**SOURCE MATERIAL:**

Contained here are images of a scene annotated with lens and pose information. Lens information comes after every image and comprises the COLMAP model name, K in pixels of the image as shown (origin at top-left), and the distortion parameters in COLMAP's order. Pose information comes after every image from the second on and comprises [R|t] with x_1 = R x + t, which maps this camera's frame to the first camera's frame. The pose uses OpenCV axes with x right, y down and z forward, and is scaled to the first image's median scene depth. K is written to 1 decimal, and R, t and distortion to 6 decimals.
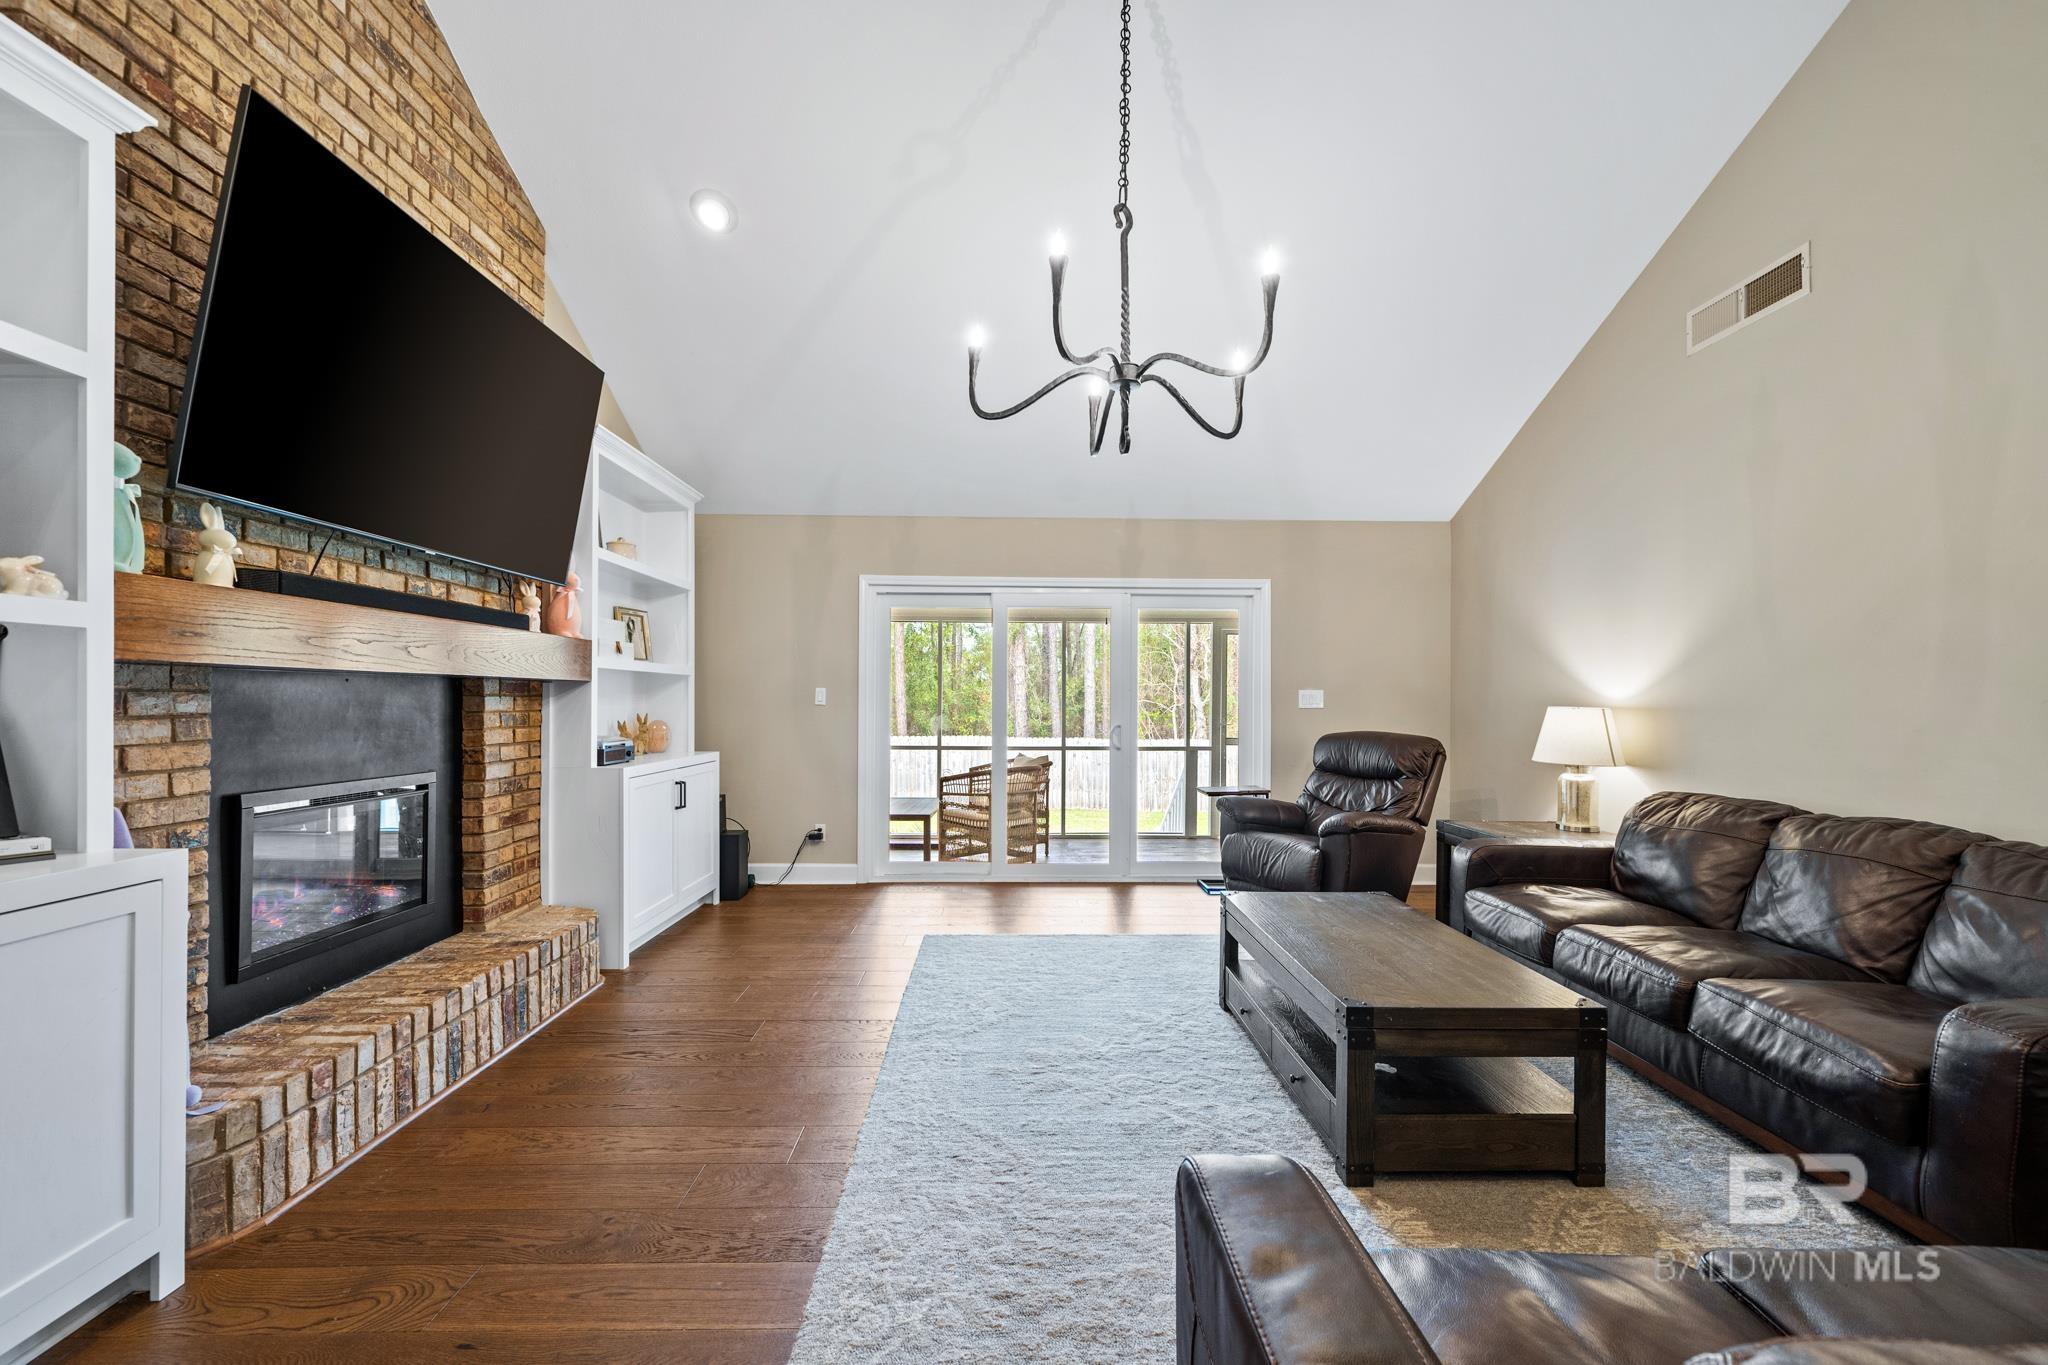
lens RADIAL K [[809.2, 0, 1022.8], [0, 809.2, 693.6], [0, 0, 1]] dist [-0.005381, 0.000462]
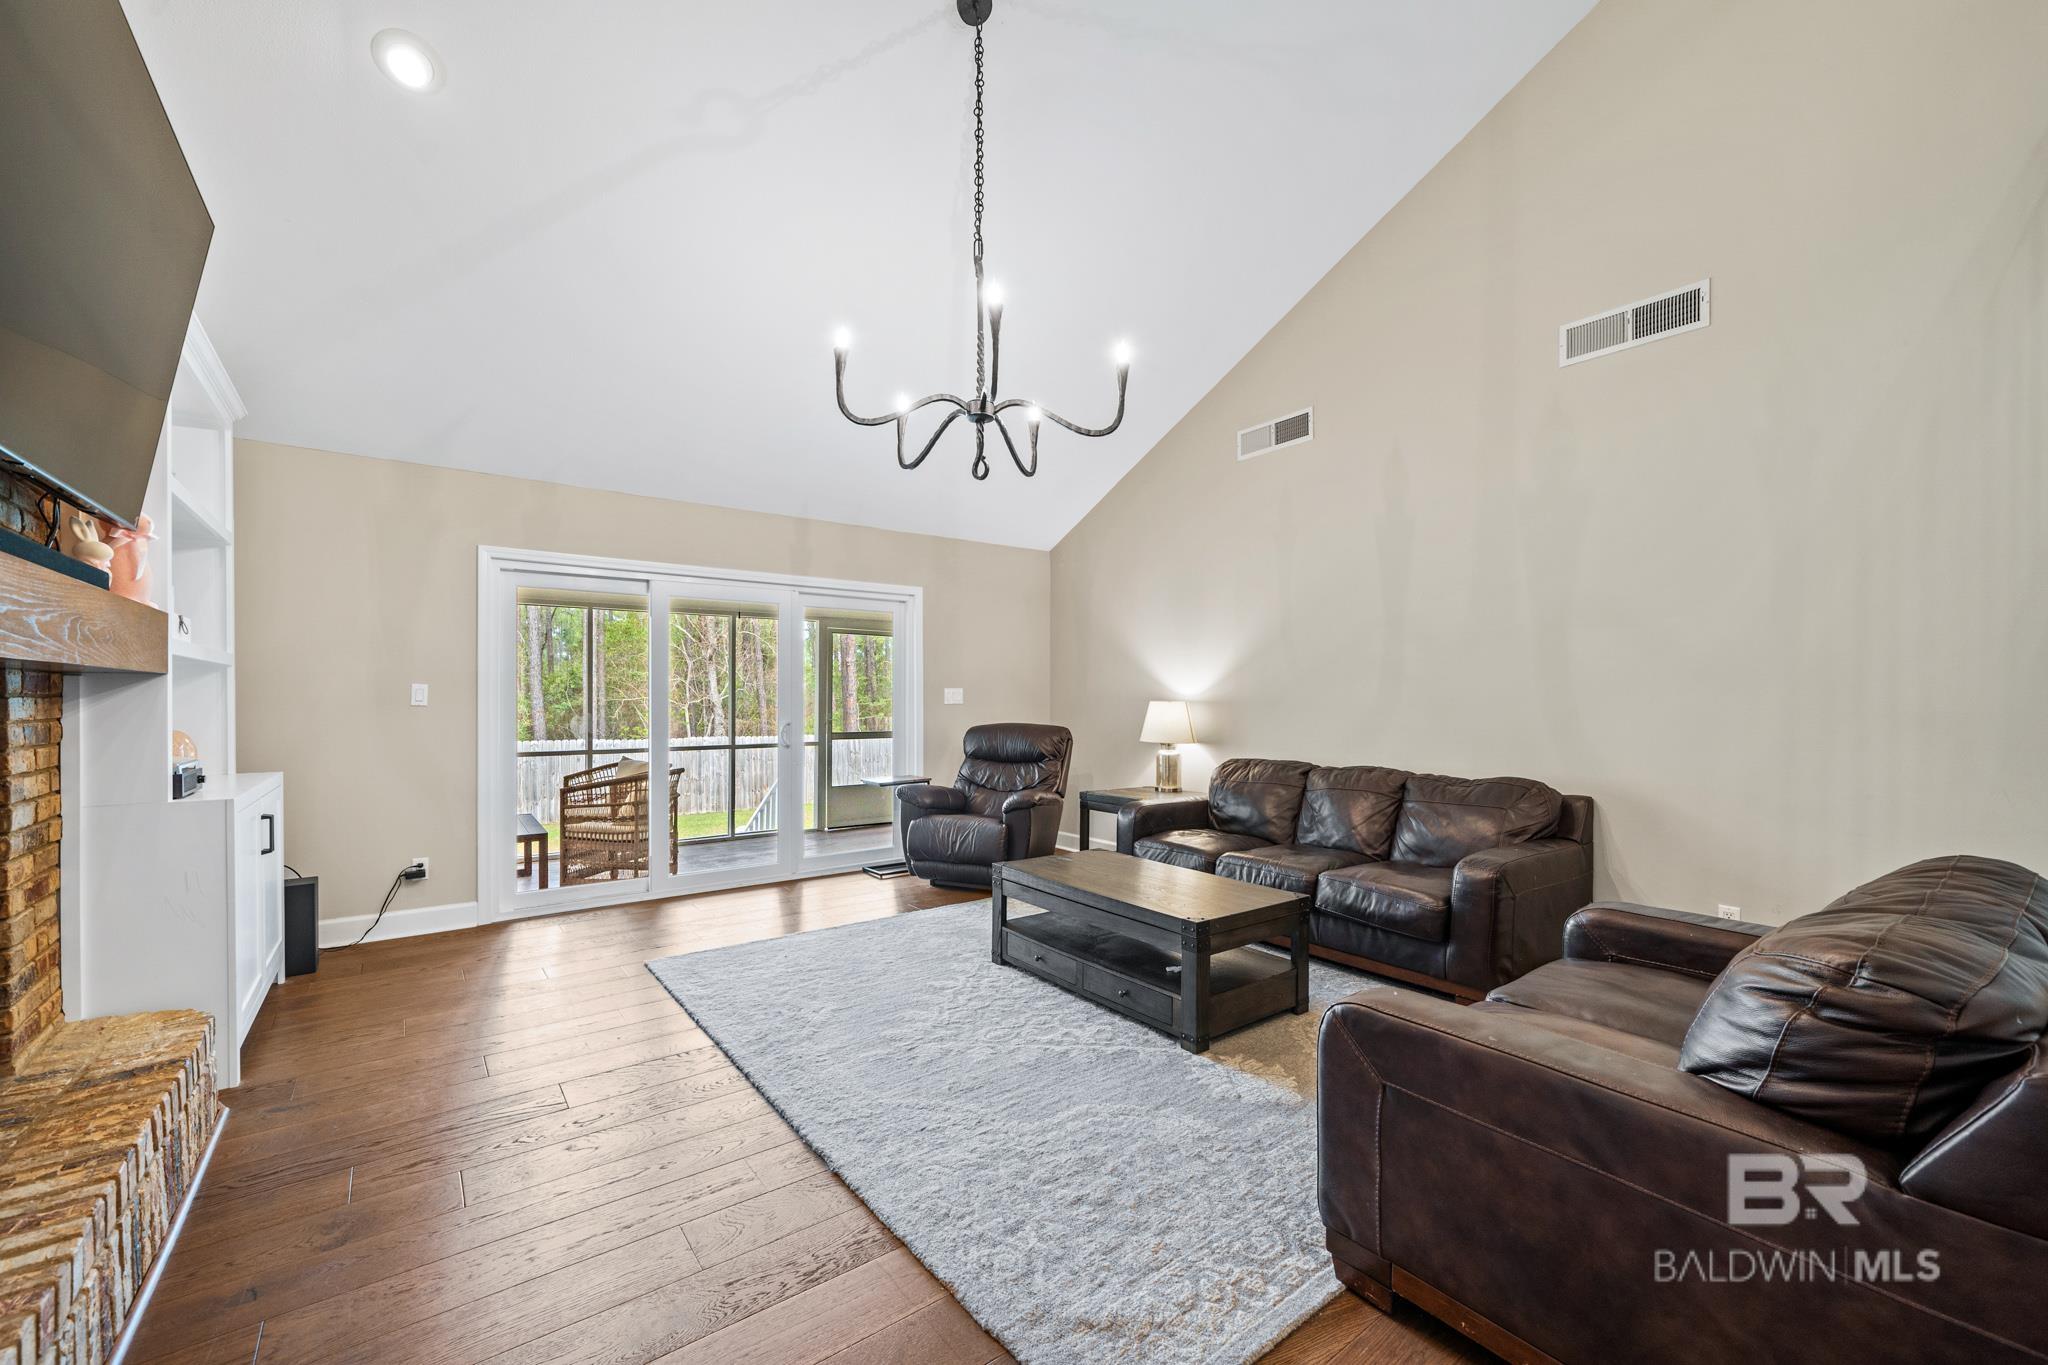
lens RADIAL K [[809.2, 0, 1020.4], [0, 809.2, 692.3], [0, 0, 1]] dist [-0.005381, 0.000462]
pose [[0.809968, -0.000725, 0.586474, -0.383755], [-0.001094, 0.999996, 0.002747, -0.002638], [-0.586473, -0.002866, 0.809964, 0.042498]]
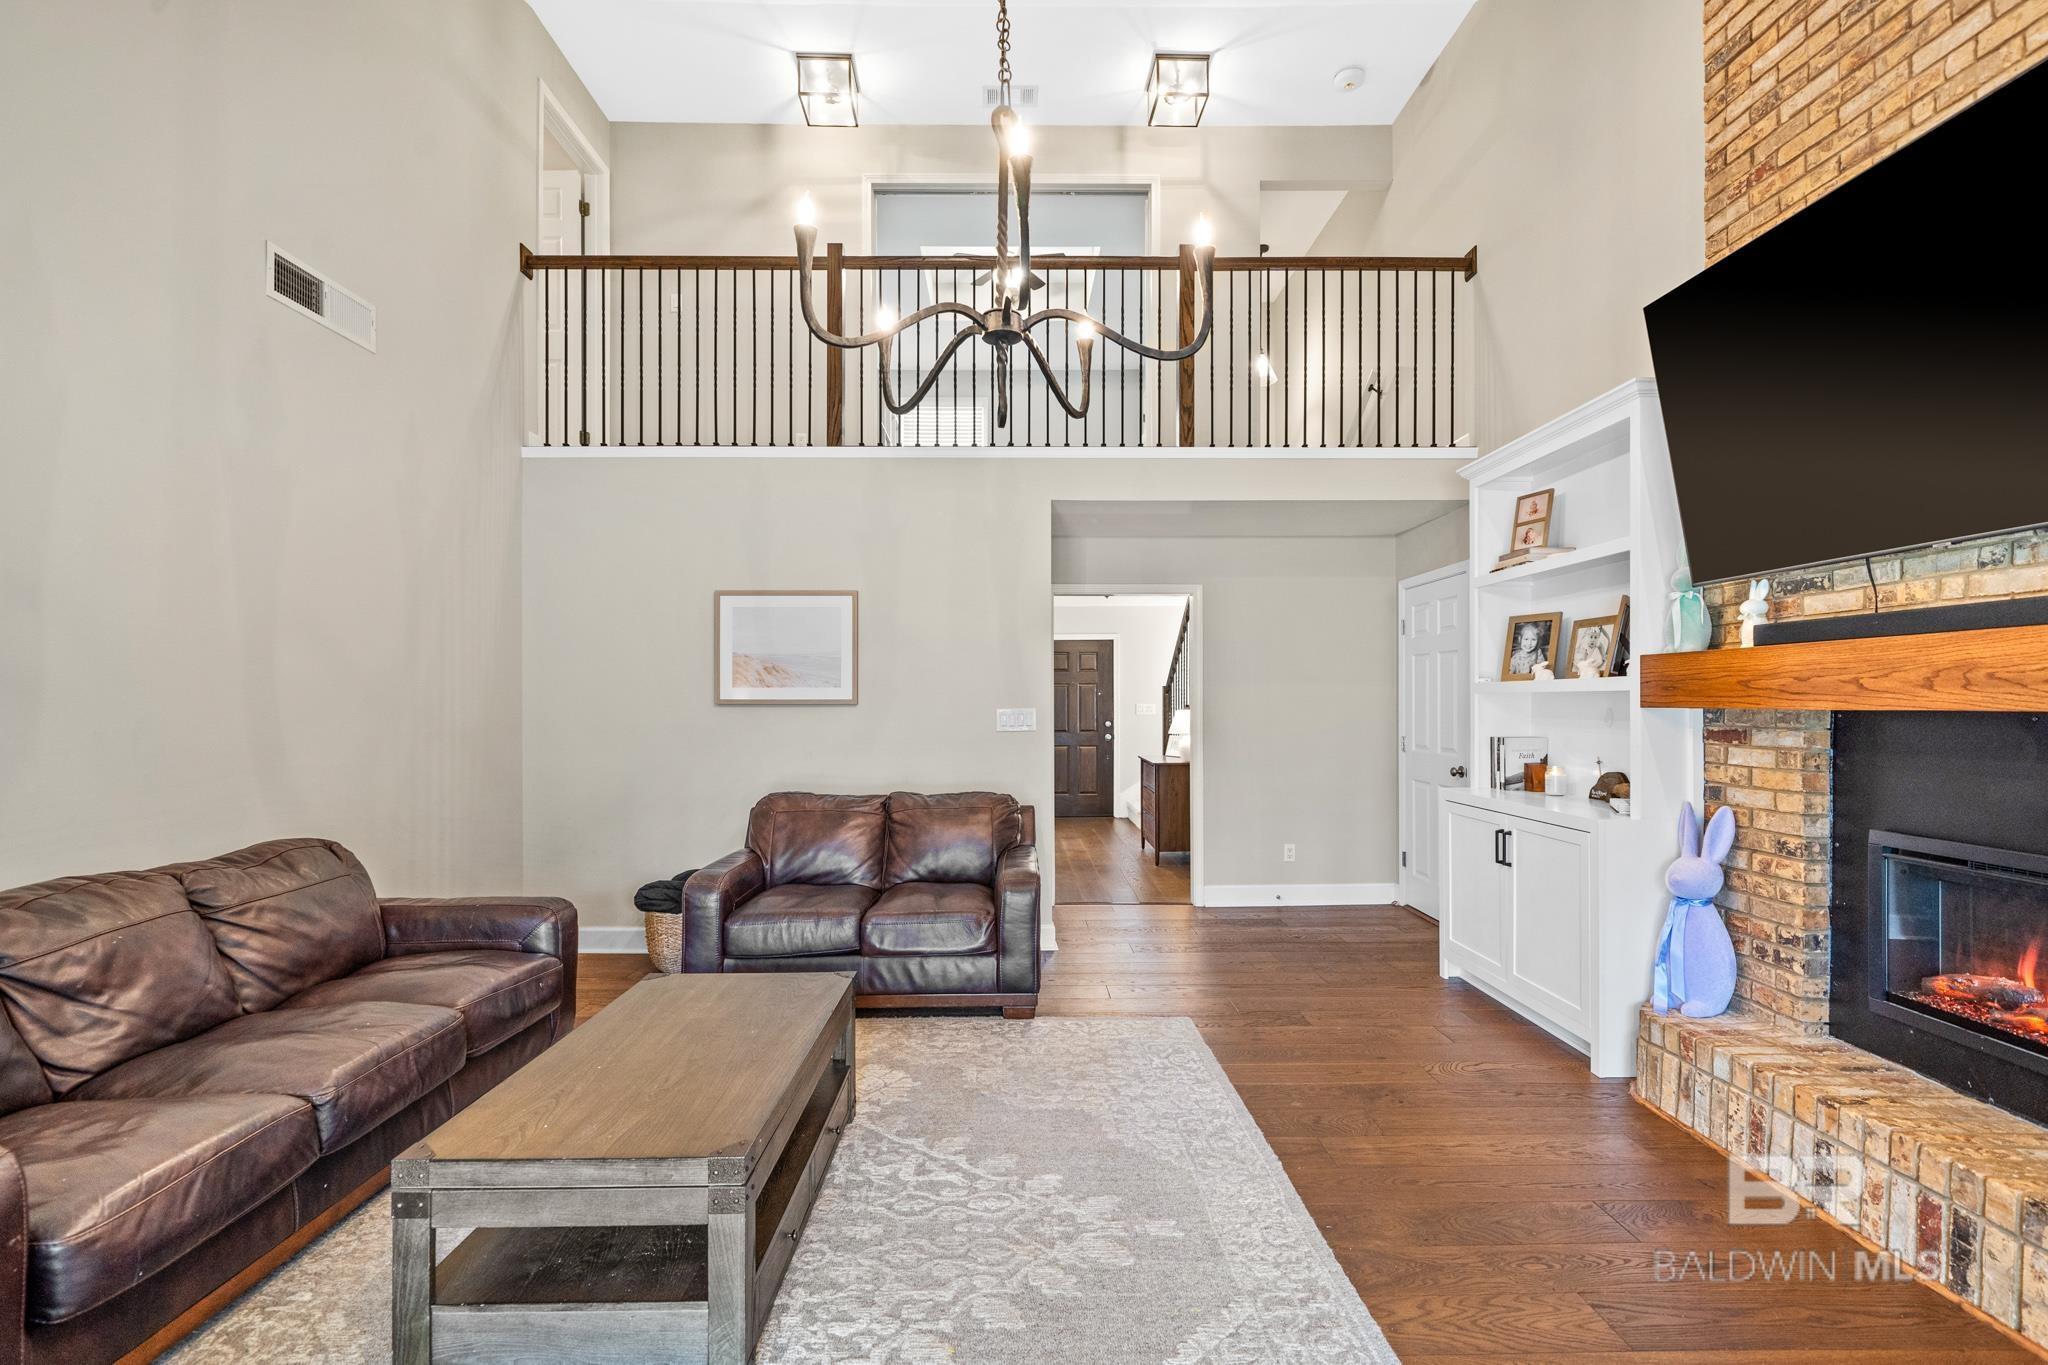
lens RADIAL K [[923.7, 0, 1031.0], [0, 923.7, 698.4], [0, 0, 1]] dist [-0.001061, 0.000699]
pose [[-0.999991, -0.003891, 0.001392, 0.075443], [-0.003906, 0.999932, -0.011012, -0.017878], [-0.001349, -0.011017, -0.999938, 1.474269]]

**ABOUT THIS EXERCISE:**
Extract everything from the start of the records down to the line containing "692.3], [0, 0, 1]] dist [-0.005381, 0.000462]", both ends included, and reproduce those lines without alteration. Leave the pictures out of the answer.

**RESPONSE FOR THIS EXERCISE:**
Contained here are images of a scene annotated with lens and pose information. Lens information comes after every image and comprises the COLMAP model name, K in pixels of the image as shown (origin at top-left), and the distortion parameters in COLMAP's order. Pose information comes after every image from the second on and comprises [R|t] with x_1 = R x + t, which maps this camera's frame to the first camera's frame. The pose uses OpenCV axes with x right, y down and z forward, and is scaled to the first image's median scene depth. K is written to 1 decimal, and R, t and distortion to 6 decimals.
lens RADIAL K [[809.2, 0, 1022.8], [0, 809.2, 693.6], [0, 0, 1]] dist [-0.005381, 0.000462]
lens RADIAL K [[809.2, 0, 1020.4], [0, 809.2, 692.3], [0, 0, 1]] dist [-0.005381, 0.000462]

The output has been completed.